2. Code § 26-905 provides criminal defendants with the affirmative defense of entrapment. There is no criminal responsibility where (1) the idea and intention of the crime originated with a state agent; (2) the criminal act was induced by the agent's undue persuasion, incitement, or deceit; and (3) the crime would not have been committed but for the agent's conduct. At the hearing the appellant attempted to assert that there had been entrapment with respect to one of the charges against him. At the prosecutor's insistence that entrapment was not cognizable as a defense in an administrative proceeding, the board refused to consider the appellant's contentions. However, we feel that entrapment should be considered as a defense in an administrative hearing such as this, where the professional licensee is facing charges which could result in the loss of his right to engage in that profession. Next to the loss of freedom comes the loss of one's means of a livelihood.
This issue has not previously been decided in Georgia. We are persuaded by the sound reasoning of the Supreme Court of California in Patty v. Board of Medical Examiners, 9 Cal.3d 356 ( 508 P.2d 1121, 61 ALR3d 342) (1973). That court held that an individual may raise the defense of entrapment in an administrative proceeding at which his right to practice a profession is at stake. See also the annotation to the case at 61 ALR3d 357. The logic of this holding is particularly illustrated by the following language from Patty:
"In essence, the courts have concluded that recognition of the defense of entrapment is crucial to the fair administration of justice. If this is true for proceedings before trial courts, it is no less true for proceedings before administrative agencies.

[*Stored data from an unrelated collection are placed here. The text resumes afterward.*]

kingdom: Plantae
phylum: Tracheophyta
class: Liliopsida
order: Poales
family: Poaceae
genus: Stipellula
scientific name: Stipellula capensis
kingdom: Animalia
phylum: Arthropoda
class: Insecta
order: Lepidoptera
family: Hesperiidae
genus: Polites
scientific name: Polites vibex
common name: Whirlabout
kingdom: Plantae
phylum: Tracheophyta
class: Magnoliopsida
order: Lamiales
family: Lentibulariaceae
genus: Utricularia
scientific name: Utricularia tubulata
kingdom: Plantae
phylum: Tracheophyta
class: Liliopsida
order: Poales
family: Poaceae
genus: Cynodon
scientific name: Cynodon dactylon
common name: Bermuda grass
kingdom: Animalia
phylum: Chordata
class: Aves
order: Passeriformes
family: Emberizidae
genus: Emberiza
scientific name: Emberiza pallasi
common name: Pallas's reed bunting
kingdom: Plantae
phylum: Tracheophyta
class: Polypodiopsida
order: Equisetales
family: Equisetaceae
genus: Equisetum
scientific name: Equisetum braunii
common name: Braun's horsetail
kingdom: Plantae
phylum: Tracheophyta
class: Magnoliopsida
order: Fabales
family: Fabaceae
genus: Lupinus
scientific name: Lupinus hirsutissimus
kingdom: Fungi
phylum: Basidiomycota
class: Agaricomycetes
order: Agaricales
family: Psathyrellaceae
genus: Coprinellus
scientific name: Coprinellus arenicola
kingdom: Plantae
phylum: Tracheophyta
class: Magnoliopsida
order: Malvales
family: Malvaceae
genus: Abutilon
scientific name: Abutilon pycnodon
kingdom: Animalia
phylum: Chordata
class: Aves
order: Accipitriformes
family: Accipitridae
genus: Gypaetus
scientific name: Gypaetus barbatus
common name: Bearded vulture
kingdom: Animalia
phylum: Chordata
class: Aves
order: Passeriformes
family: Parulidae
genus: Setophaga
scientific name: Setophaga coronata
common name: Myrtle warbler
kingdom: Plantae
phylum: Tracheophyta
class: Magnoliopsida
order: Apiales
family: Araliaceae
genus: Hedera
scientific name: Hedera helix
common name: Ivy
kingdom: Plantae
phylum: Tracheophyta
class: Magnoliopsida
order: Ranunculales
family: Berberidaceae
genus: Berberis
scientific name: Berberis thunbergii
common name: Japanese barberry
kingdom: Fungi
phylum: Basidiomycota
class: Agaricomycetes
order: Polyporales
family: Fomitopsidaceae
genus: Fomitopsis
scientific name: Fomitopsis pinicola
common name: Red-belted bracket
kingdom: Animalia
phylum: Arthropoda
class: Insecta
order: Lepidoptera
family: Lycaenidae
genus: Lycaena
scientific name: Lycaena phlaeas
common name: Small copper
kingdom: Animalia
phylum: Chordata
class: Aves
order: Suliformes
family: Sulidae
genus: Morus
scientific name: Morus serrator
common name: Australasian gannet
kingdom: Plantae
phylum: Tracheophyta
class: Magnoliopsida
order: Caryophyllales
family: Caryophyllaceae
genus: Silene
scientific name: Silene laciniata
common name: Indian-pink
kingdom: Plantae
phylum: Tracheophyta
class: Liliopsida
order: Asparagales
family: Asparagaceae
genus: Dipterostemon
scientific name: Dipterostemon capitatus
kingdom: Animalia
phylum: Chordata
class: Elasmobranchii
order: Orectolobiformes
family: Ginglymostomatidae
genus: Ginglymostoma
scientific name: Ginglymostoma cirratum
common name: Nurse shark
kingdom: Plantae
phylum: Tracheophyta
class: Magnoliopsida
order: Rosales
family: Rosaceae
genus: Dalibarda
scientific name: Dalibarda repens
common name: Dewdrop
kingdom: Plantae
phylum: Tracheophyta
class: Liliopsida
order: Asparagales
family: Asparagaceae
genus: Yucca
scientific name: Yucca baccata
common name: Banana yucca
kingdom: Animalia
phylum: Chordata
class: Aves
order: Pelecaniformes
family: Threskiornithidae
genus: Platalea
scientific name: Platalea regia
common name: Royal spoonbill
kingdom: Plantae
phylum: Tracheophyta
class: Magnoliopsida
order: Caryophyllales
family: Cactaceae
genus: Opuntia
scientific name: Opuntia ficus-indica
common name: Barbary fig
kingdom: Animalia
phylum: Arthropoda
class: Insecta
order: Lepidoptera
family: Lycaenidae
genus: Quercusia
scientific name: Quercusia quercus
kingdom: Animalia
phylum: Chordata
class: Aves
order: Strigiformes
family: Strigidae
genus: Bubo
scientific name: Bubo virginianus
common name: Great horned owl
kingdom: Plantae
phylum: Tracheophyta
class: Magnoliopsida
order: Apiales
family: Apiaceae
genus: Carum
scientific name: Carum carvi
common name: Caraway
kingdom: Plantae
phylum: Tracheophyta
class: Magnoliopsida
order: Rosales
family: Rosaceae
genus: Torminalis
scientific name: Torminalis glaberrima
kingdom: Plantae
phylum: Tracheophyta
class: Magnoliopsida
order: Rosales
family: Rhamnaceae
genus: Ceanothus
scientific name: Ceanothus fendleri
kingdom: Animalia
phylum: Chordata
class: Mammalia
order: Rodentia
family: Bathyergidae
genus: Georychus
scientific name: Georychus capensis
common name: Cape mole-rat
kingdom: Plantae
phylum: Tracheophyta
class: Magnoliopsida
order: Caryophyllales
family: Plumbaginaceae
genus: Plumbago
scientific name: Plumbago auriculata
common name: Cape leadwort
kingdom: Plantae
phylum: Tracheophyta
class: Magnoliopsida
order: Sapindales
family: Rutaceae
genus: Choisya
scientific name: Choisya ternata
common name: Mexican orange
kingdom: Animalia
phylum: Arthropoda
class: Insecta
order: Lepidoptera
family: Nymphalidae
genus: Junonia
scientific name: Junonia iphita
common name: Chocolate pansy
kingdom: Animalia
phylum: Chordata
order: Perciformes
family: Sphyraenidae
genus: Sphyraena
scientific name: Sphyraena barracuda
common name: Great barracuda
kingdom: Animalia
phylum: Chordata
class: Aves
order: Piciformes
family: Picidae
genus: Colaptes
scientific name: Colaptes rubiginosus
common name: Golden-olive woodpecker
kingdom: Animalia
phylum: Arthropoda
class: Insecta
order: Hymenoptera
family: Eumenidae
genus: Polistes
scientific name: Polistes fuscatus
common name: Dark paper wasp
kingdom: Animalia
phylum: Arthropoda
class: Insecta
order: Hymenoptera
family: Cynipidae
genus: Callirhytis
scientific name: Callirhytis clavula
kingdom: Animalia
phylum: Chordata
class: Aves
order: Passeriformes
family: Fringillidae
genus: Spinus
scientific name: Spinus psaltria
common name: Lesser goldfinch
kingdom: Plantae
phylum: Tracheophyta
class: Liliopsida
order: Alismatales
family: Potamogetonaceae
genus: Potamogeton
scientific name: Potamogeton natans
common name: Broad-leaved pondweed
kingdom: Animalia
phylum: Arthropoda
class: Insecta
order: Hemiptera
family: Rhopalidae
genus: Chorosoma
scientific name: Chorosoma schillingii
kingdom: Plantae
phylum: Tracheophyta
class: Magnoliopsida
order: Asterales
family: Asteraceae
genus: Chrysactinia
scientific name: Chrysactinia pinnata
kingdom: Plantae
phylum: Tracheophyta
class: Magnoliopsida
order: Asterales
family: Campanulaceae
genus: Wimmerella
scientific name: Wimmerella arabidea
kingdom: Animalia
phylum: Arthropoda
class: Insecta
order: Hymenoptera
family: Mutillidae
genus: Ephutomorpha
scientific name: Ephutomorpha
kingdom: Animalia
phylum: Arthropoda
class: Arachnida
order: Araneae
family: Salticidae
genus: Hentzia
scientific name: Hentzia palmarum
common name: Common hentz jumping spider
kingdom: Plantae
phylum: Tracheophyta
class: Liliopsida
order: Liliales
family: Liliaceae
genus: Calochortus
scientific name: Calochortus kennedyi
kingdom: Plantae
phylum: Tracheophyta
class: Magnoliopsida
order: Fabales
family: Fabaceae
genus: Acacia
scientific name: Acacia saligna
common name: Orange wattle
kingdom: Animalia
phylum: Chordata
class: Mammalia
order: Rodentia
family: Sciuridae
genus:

Sound public policy and good morals [cit.] are incompatible with entrapment of an innocent person into the commission of a crime in order to revoke his professional license as clearly as they are incompatible with entrapment in order to obtain a criminal conviction. It is as important for the agency, as for a court of law, to observe a regard for its own dignity. The public's concern with the fair administration of justice attaches equally to administrative as to judicial proceedings. The agency, no less than the court must formulate and apply proper standards for enforcement of the law; neither should permit its officers to consummate illegal or unjust schemes designed to foster rather than prevent and detect crime. The function of the enforcement officials is to investigate, not instigate, crime; to discover, not to promote, crime." 9 Cal.3d 364.
In the present case, the appellant contends not that a crime was enticed by the state but that a violation of professional responsibility was enticed; the principle is the same. Every professional practitioner must continually face and reject very real temptations to cut corners or lower standards, and even the most ethical among us might finally succumb to the artificial temptation contrived by an insistent and clever agent of the state. Such an induced fall from professional standards, perhaps after years of circumspection, should not rightfully result in the loss of a professional license.
In so holding, we do not intimate whether the three elements of the entrapment defense, outlined above, were present in this case. In a rehearing before the board, such determination will be the board's to make as trier of fact.
3. The remaining enumerations of error either are meritless or involve problems unlikely to recur at a new hearing before the board. For the reasons stated above, the superior court erred in upholding the board's action.
Judgment reversed. Bell, C. J., and McMurray, J., concur.